On the following day, the students exchanged papers and scored one another's responses. The teacher discussed the importance of being objective and consistent when evaluating student work. This discussion helped students take the activity more seriously, and also to think hard about what constitutes good mathematical thinking. The students recorded the score they assigned, wrote a rationale for that score, and suggested ways to improve the response.
Figure 3 shows a response to a QCAI task that involves interpreting a graph of the speed of a boy going to his grandmother's house. The group of students who evaluated this response assigned it a score of 2 on a scale of 0 to 4. As a rationale for assigning that score, the students pointed out where the response was incorrect. For example, the story says Tony stopped his walk from 1:30 to 2, neglecting to note that the graph records his speed at this time. And they noted that the response was somewhat incomplete, because the story did not mention Tony's increase in speed before arriving at his grandmother's house. The figure also shows the students' suggestion for improving the response.

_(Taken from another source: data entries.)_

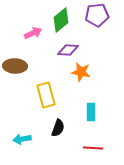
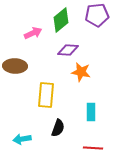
yellow rectangle: rotated 20 degrees clockwise
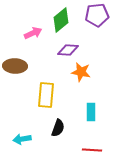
red line: moved 1 px left, 2 px down
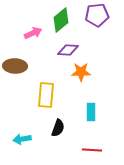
orange star: rotated 12 degrees counterclockwise
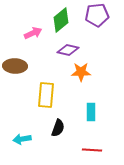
purple diamond: rotated 10 degrees clockwise
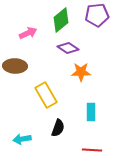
pink arrow: moved 5 px left
purple diamond: moved 2 px up; rotated 20 degrees clockwise
yellow rectangle: rotated 35 degrees counterclockwise
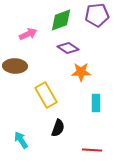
green diamond: rotated 20 degrees clockwise
pink arrow: moved 1 px down
cyan rectangle: moved 5 px right, 9 px up
cyan arrow: moved 1 px left, 1 px down; rotated 66 degrees clockwise
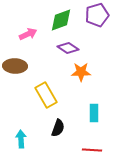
purple pentagon: rotated 10 degrees counterclockwise
cyan rectangle: moved 2 px left, 10 px down
cyan arrow: moved 1 px up; rotated 30 degrees clockwise
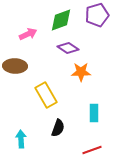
red line: rotated 24 degrees counterclockwise
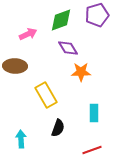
purple diamond: rotated 25 degrees clockwise
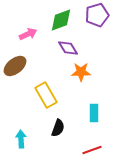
brown ellipse: rotated 40 degrees counterclockwise
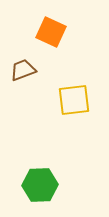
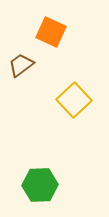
brown trapezoid: moved 2 px left, 5 px up; rotated 16 degrees counterclockwise
yellow square: rotated 36 degrees counterclockwise
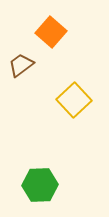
orange square: rotated 16 degrees clockwise
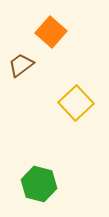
yellow square: moved 2 px right, 3 px down
green hexagon: moved 1 px left, 1 px up; rotated 16 degrees clockwise
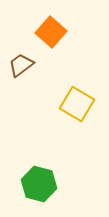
yellow square: moved 1 px right, 1 px down; rotated 16 degrees counterclockwise
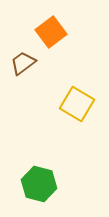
orange square: rotated 12 degrees clockwise
brown trapezoid: moved 2 px right, 2 px up
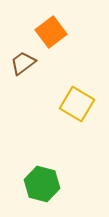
green hexagon: moved 3 px right
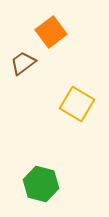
green hexagon: moved 1 px left
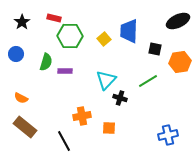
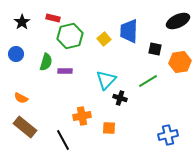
red rectangle: moved 1 px left
green hexagon: rotated 15 degrees counterclockwise
black line: moved 1 px left, 1 px up
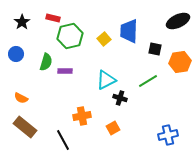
cyan triangle: rotated 20 degrees clockwise
orange square: moved 4 px right; rotated 32 degrees counterclockwise
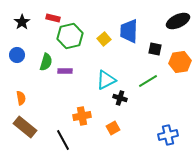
blue circle: moved 1 px right, 1 px down
orange semicircle: rotated 128 degrees counterclockwise
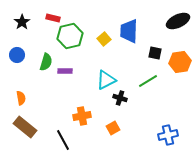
black square: moved 4 px down
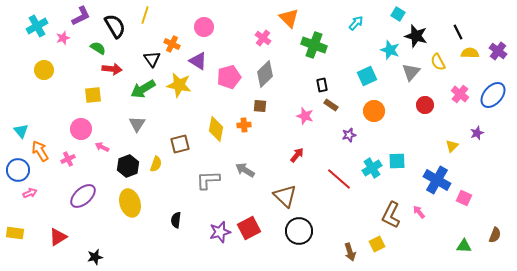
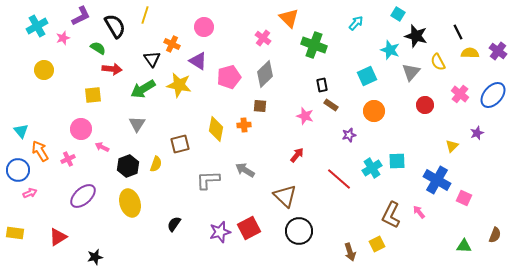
black semicircle at (176, 220): moved 2 px left, 4 px down; rotated 28 degrees clockwise
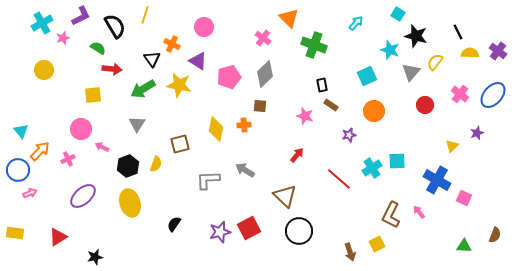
cyan cross at (37, 26): moved 5 px right, 3 px up
yellow semicircle at (438, 62): moved 3 px left; rotated 66 degrees clockwise
orange arrow at (40, 151): rotated 75 degrees clockwise
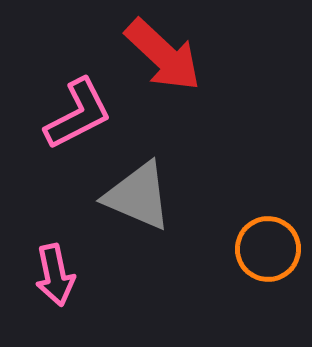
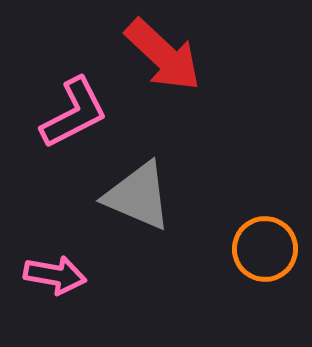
pink L-shape: moved 4 px left, 1 px up
orange circle: moved 3 px left
pink arrow: rotated 68 degrees counterclockwise
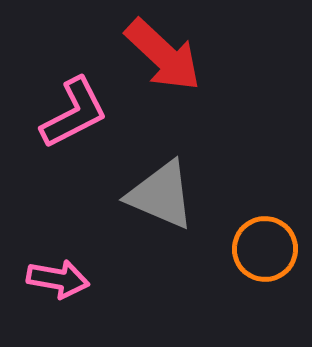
gray triangle: moved 23 px right, 1 px up
pink arrow: moved 3 px right, 4 px down
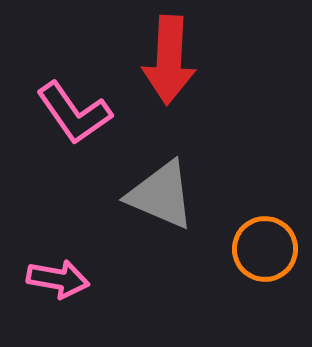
red arrow: moved 6 px right, 5 px down; rotated 50 degrees clockwise
pink L-shape: rotated 82 degrees clockwise
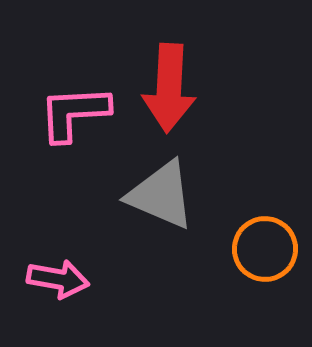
red arrow: moved 28 px down
pink L-shape: rotated 122 degrees clockwise
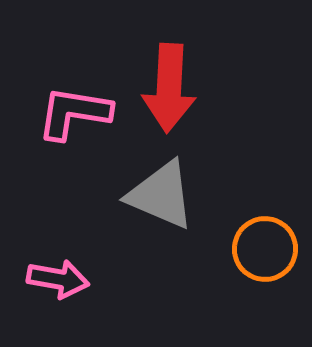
pink L-shape: rotated 12 degrees clockwise
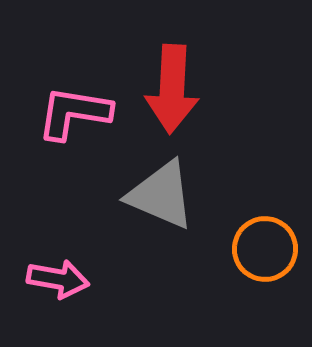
red arrow: moved 3 px right, 1 px down
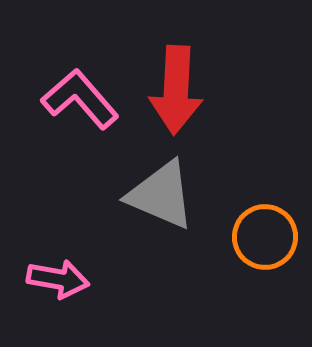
red arrow: moved 4 px right, 1 px down
pink L-shape: moved 6 px right, 14 px up; rotated 40 degrees clockwise
orange circle: moved 12 px up
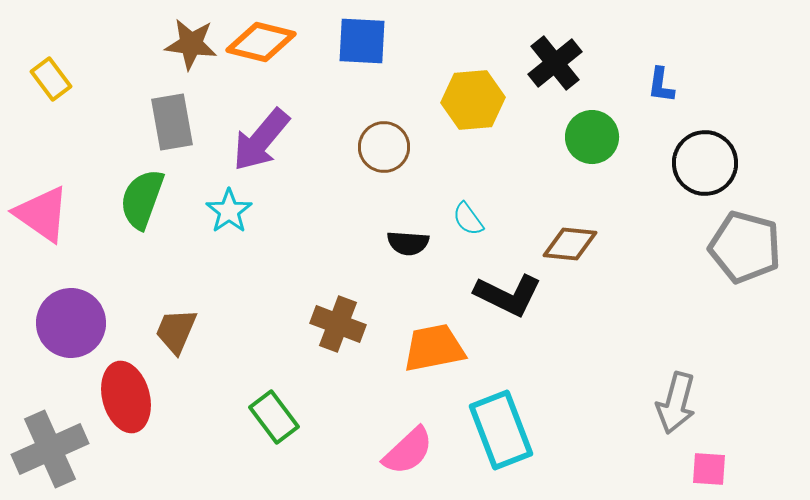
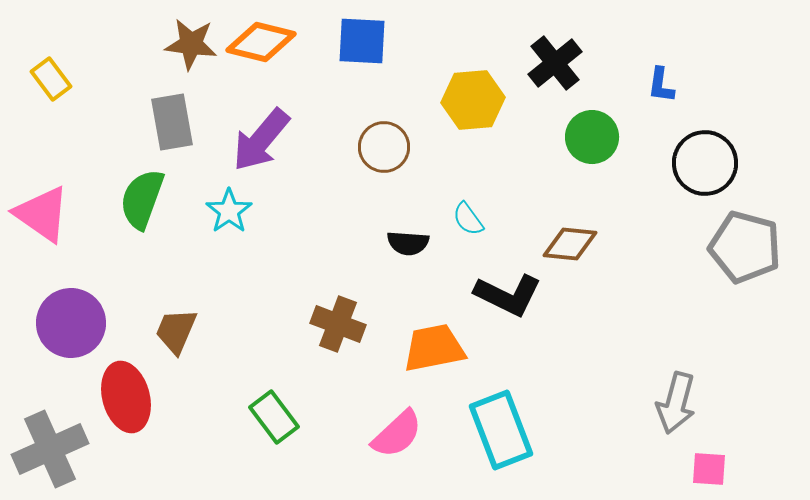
pink semicircle: moved 11 px left, 17 px up
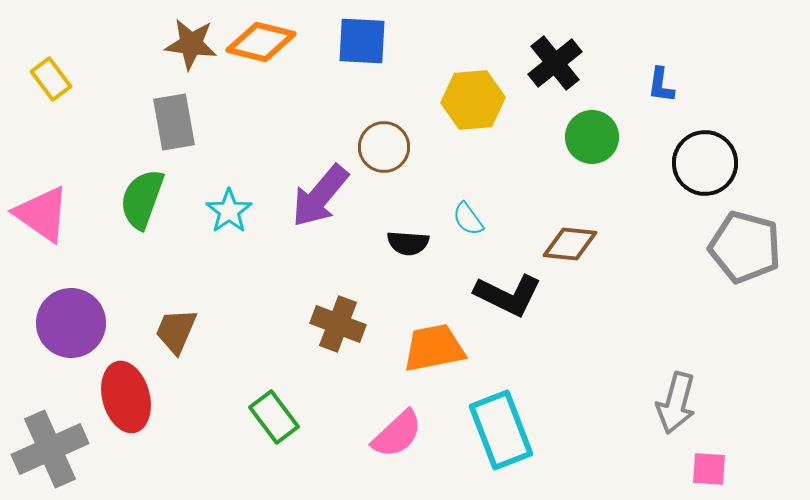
gray rectangle: moved 2 px right
purple arrow: moved 59 px right, 56 px down
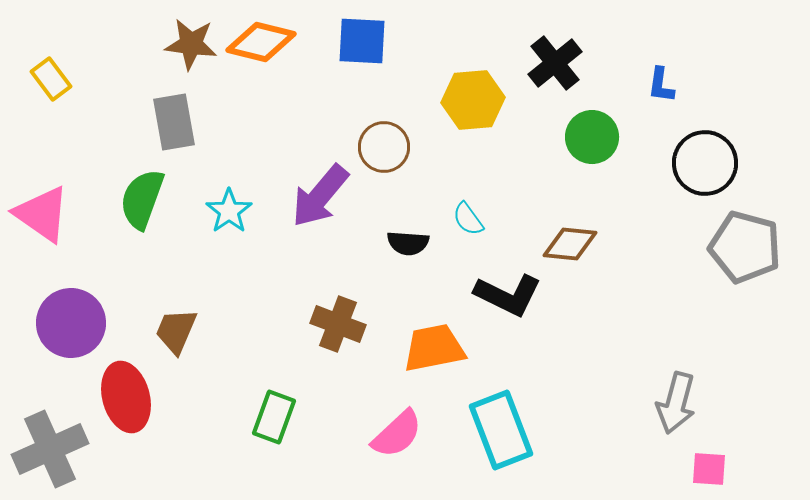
green rectangle: rotated 57 degrees clockwise
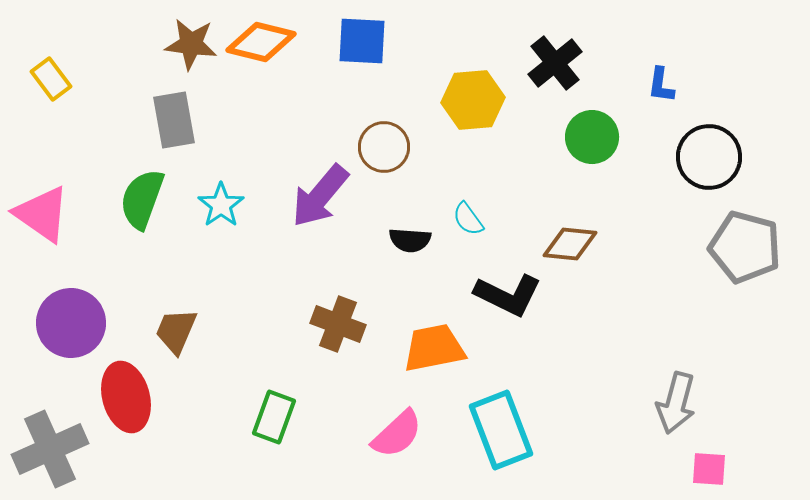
gray rectangle: moved 2 px up
black circle: moved 4 px right, 6 px up
cyan star: moved 8 px left, 6 px up
black semicircle: moved 2 px right, 3 px up
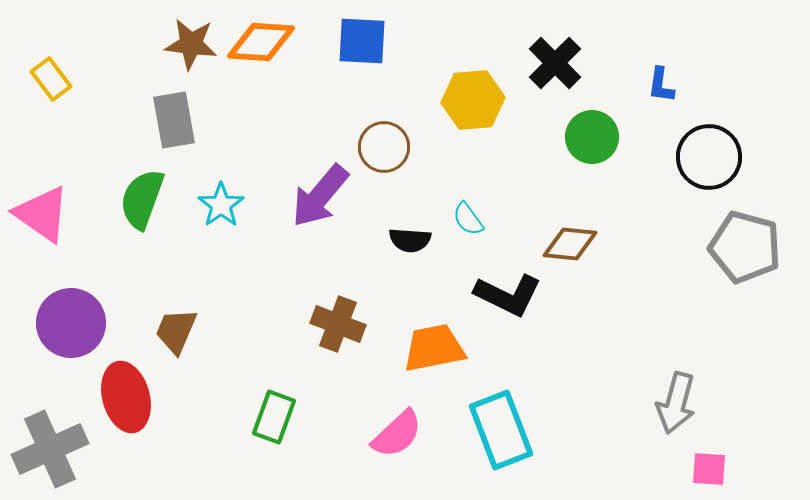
orange diamond: rotated 10 degrees counterclockwise
black cross: rotated 6 degrees counterclockwise
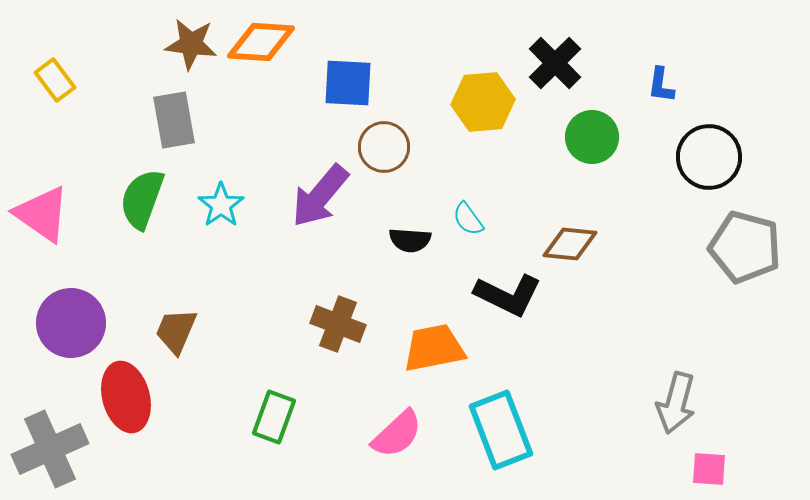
blue square: moved 14 px left, 42 px down
yellow rectangle: moved 4 px right, 1 px down
yellow hexagon: moved 10 px right, 2 px down
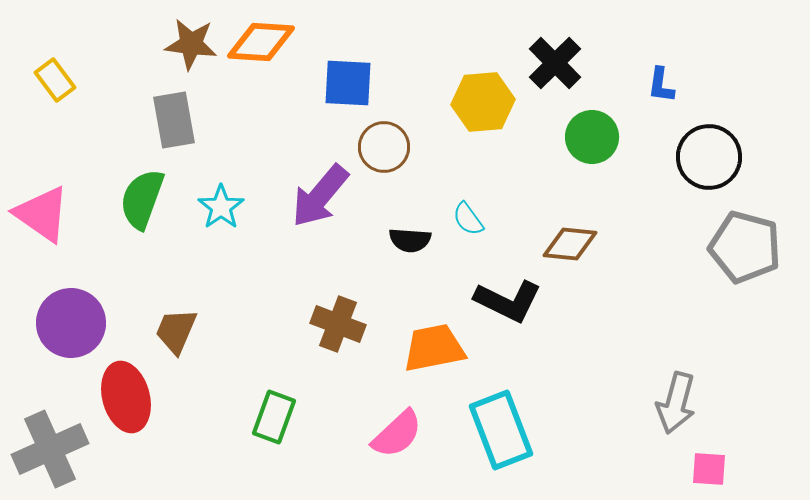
cyan star: moved 2 px down
black L-shape: moved 6 px down
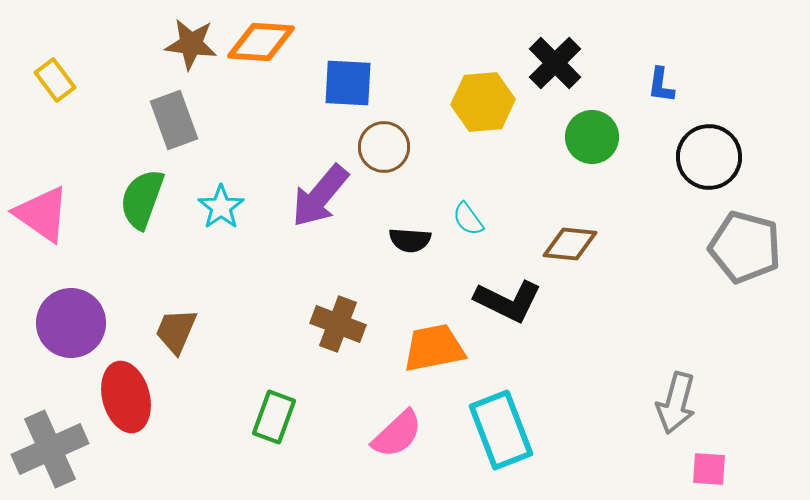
gray rectangle: rotated 10 degrees counterclockwise
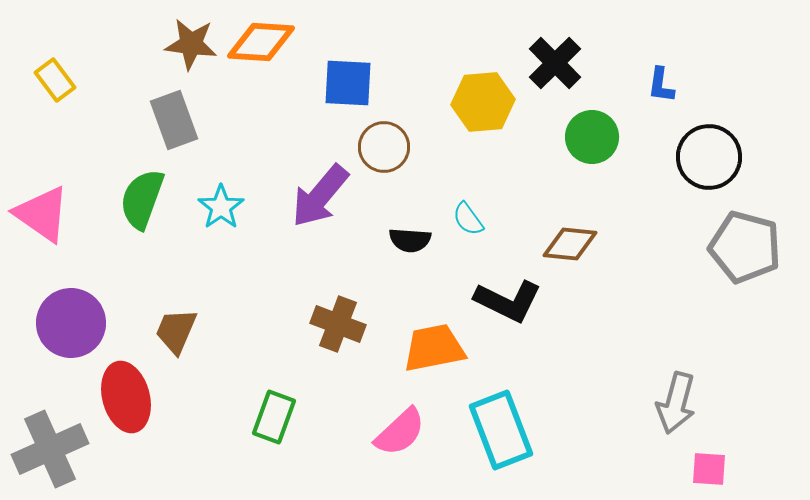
pink semicircle: moved 3 px right, 2 px up
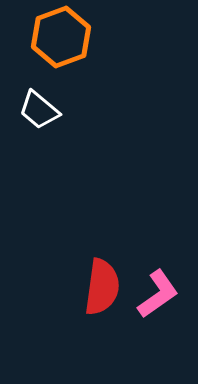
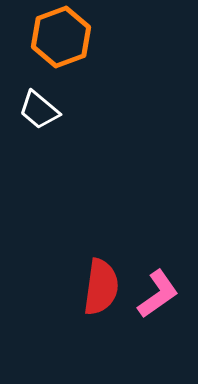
red semicircle: moved 1 px left
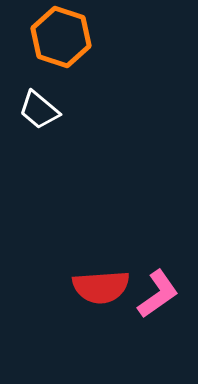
orange hexagon: rotated 22 degrees counterclockwise
red semicircle: rotated 78 degrees clockwise
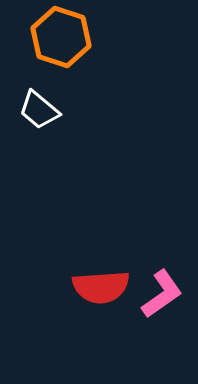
pink L-shape: moved 4 px right
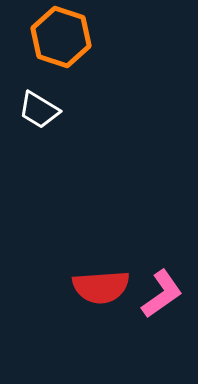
white trapezoid: rotated 9 degrees counterclockwise
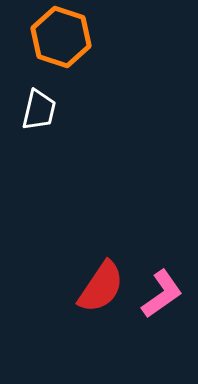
white trapezoid: rotated 108 degrees counterclockwise
red semicircle: rotated 52 degrees counterclockwise
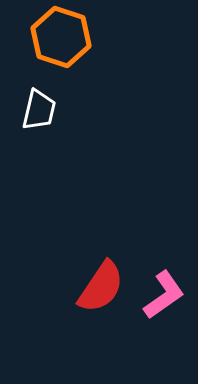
pink L-shape: moved 2 px right, 1 px down
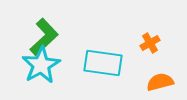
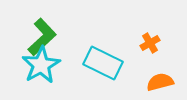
green L-shape: moved 2 px left
cyan rectangle: rotated 18 degrees clockwise
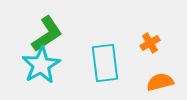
green L-shape: moved 5 px right, 3 px up; rotated 9 degrees clockwise
cyan rectangle: moved 2 px right; rotated 57 degrees clockwise
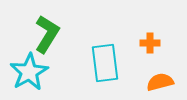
green L-shape: rotated 24 degrees counterclockwise
orange cross: rotated 30 degrees clockwise
cyan star: moved 12 px left, 7 px down
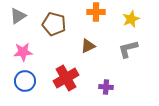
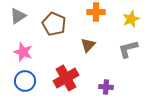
brown pentagon: rotated 10 degrees clockwise
brown triangle: moved 1 px up; rotated 21 degrees counterclockwise
pink star: rotated 24 degrees clockwise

Teachers found that instructional activities not only prepared students to take the QCAI, but promoted their engagement in challenging mathematical tasks and in discussions about what constitutes a good mathematical response.
Figure 3. Interpreting a Graph
Benefits for Teachers and Students
Professional development experiences and collaboration with colleagues can help teachers in all subject areas become better informed about the nature of performance assessment tasks. These experiences also can provide teachers with the insights they need to strengthen curriculum and improve instructional techniques.
In addition, teachers can use various challenging and engaging activities to introduce students to performance assessment tasks and to familiarize them with the criteria used to evaluate their responses. As a result, students develop a better understanding of what constitutes high level thinking and reasoning.